Closed nkskjames closed 8 years ago
This is userspace dying, not a kernel bug:
/sbin/init: error while loading shared libraries: libkmod.so.2: cannot open shared object file: Input/output error
Kernel panic - not syncing: Attempted to kill init! exitcode=0x00007f00
userspace dying because of a corrupted shared library that was in rofs. How could that shared library get in rwfs?
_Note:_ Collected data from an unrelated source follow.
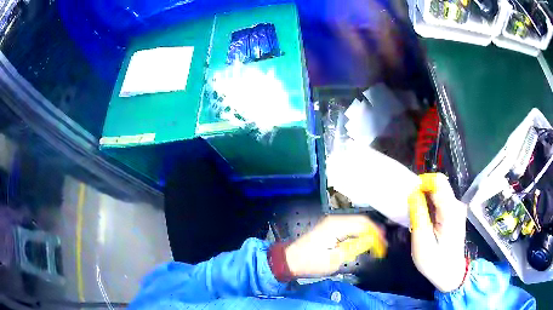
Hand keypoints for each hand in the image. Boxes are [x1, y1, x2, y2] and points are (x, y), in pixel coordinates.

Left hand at [284, 215, 384, 277]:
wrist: (290, 260)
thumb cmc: (311, 262)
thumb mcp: (335, 259)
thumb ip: (354, 248)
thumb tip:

How could we debug that?
Your rofs is corrupt by the looks?
You could try booting with init=/bin/bash
? But I suspect you will come across similar issues.
i'm sure the rwfs is corrupt. i just don't understand how the .so got affected. the rwfs should be empty or mostly empty.
I guess it would have same root cause to issue 53.
After a new report I searched for the error and found several reports, but also a proposed patch. That patch highlighted the issue and lead to a patch being merged in 4.5.
The library isn't in rwfs, but the directory is because it was modified. The bug is reading the directories when mounting the file system gets confused by stale copies still in the flash and marks child directories as having unallowable hard links.
See https://lists.ozlabs.org/pipermail/openbmc/2016-March/002340.html for this and a few other patchs including a deadlock fix marked for stable to be picked up.
I think we have this under control as of https://github.com/openbmc/linux/commit/aeb4718beca0d07ff232341cdd544008e17f1fdc. Closing for now, please re-open if you see this again.
While doing power cycling to debug another issue, the rwfs got corrupted and we had to netboot to recover: No files were created in overlay since first initial flash of this system.